Pistachio Are a Versatile Complete Protein

Sherene is an award-winning dietitian and chef focused on building a more sustainable world through plant-based nutrition education. She's collaborated with national brands and institutions to build innovative programs and serves as the Chair for the Academy of Nutrition and Dietetics, Vegetarian Practice Group.

Roasted American pistachios joined soy, quinoa, and buckwheat to be classified as a complete protein source that provides all nine essential amino acids in adequate amounts for people 5 years and older. The terms “complete” and “incomplete,” as it pertains to protein, have been used to describe a variety of protein foods, specifically when referring to vegetarian, vegan and plant-based diets. With more people shifting to plant-centric diets, not only can pistachios serve as a versatile protein source as a snack throughout the day, but they also can serve as a great source of protein for meals.. According to the Food Industry Association’s 2019 U.S. Grocery Shopper Trends report, they found that at least one member of the household (33 percent) are following a plant-centric diet (vegetarian, vegan, flexitarian).1

Here are the top three questions dietitians hear from consumers about plant protein, and the scientific answers to back it up. 

Will I be able to get enough protein on a plant-based diet?
According to the USDA Dietary Guidelines for Americans 2015-2020, the daily protein needs for healthy adults are 46 grams for women and 56 grams for men. In fact, most Americans tend to get too much protein, with over half exceeding their protein intake while failing to meet recommendations for protein variety,2 which means that people are relying on meat and poultry as their main sources; however, recommendations are focused on helping people shift to seafood, legumes, nuts and seeds. Note that the protein needs vary based on individuals and their unique factors, such as age, health and overall lifestyle factors. In the USDA Healthy Vegetarian Eating Pattern, recommendations for nuts and seeds have increased with the elimination of meat, poultry and seafood. Pistachios can fulfill that need with 1 ounce (28.35 g), which provides 6 grams of protein.3

Do I need to combine certain foods?
According to the Academy of Nutrition and Dietetics, it is well researched that eating a variety of plant foods, throughout the day, can supply all the essential amino acids without the need to combine foods in the same meal.4

Plant foods provide combinations of amino acids with foods that have limited amounts of certain essential amino acids. This has caused them to be classified as incomplete, with the exception of soy, quinoa, buckwheat among a few others classified as complete proteins. Most plant foods are limited in either lysine or methionine but can be fulfilled easily by eating protein-rich foods throughout the day. The new classification of pistachios as being a complete- protein food allows people who are following a plant-centric diet to have another go-to source of protein that does not require any planning or preparation.       

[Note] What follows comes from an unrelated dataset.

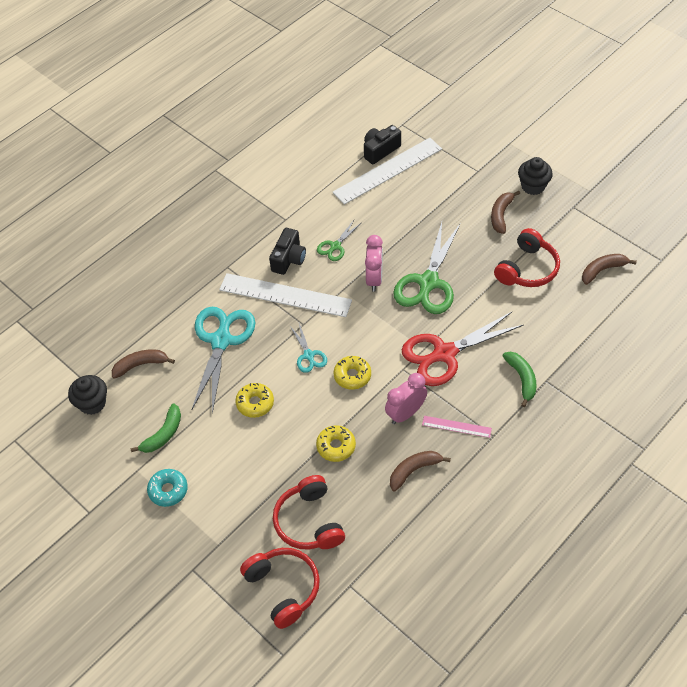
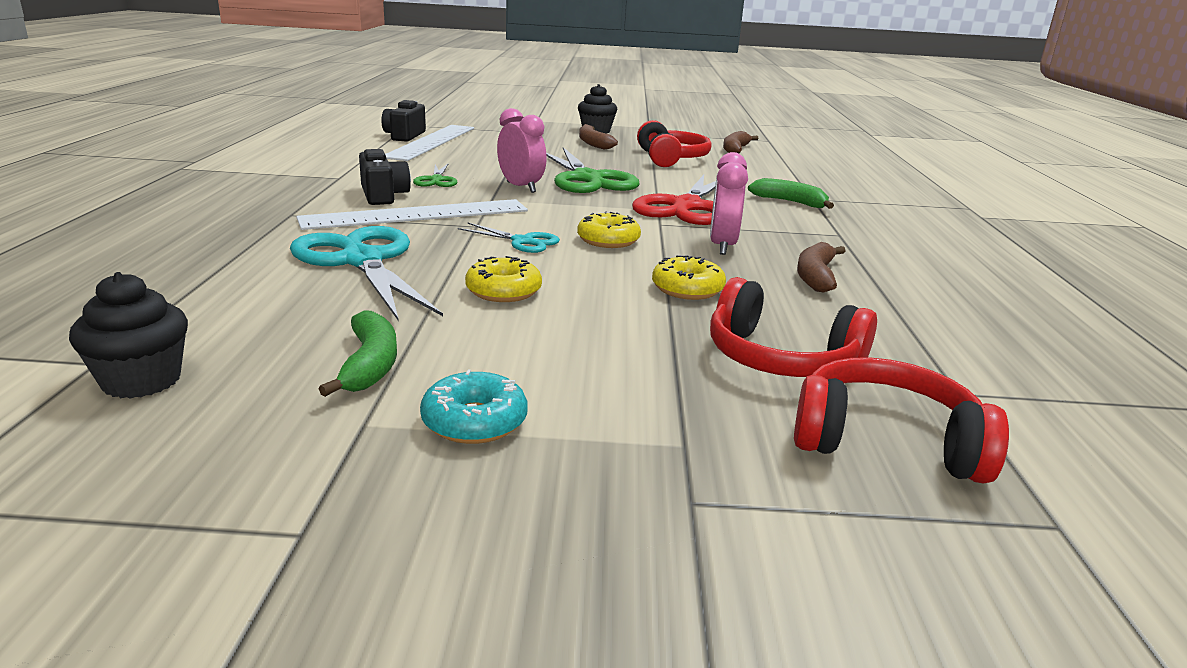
camera: 45 degrees left, 30 degrees down
brown banana [112,349,175,379] -> none
pink ruler [422,416,492,438] -> none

How do pistachios fare on protein quality?
According to the Protein Digestibility Corrected Amino Acid Score (PDCAAS)5, pistachios provide adequate levels of all nine essential amino acids, at 81 percent of casein, which is used as a reference food. The Code of Federal Regulations (CFR) identifies alternative protein sources for the National School Lunch Program with the definition that “the biological quality of the protein in the alternate protein product must be at least 80 percent that of casein, determined by performing a Protein Digestibility Corrected Amino Acid Score (PDCAAS).”6 With the score of 81 percent, pistachios now can be utilized as a reliable alternative protein source as well as pistachios’ plethora of health benefits.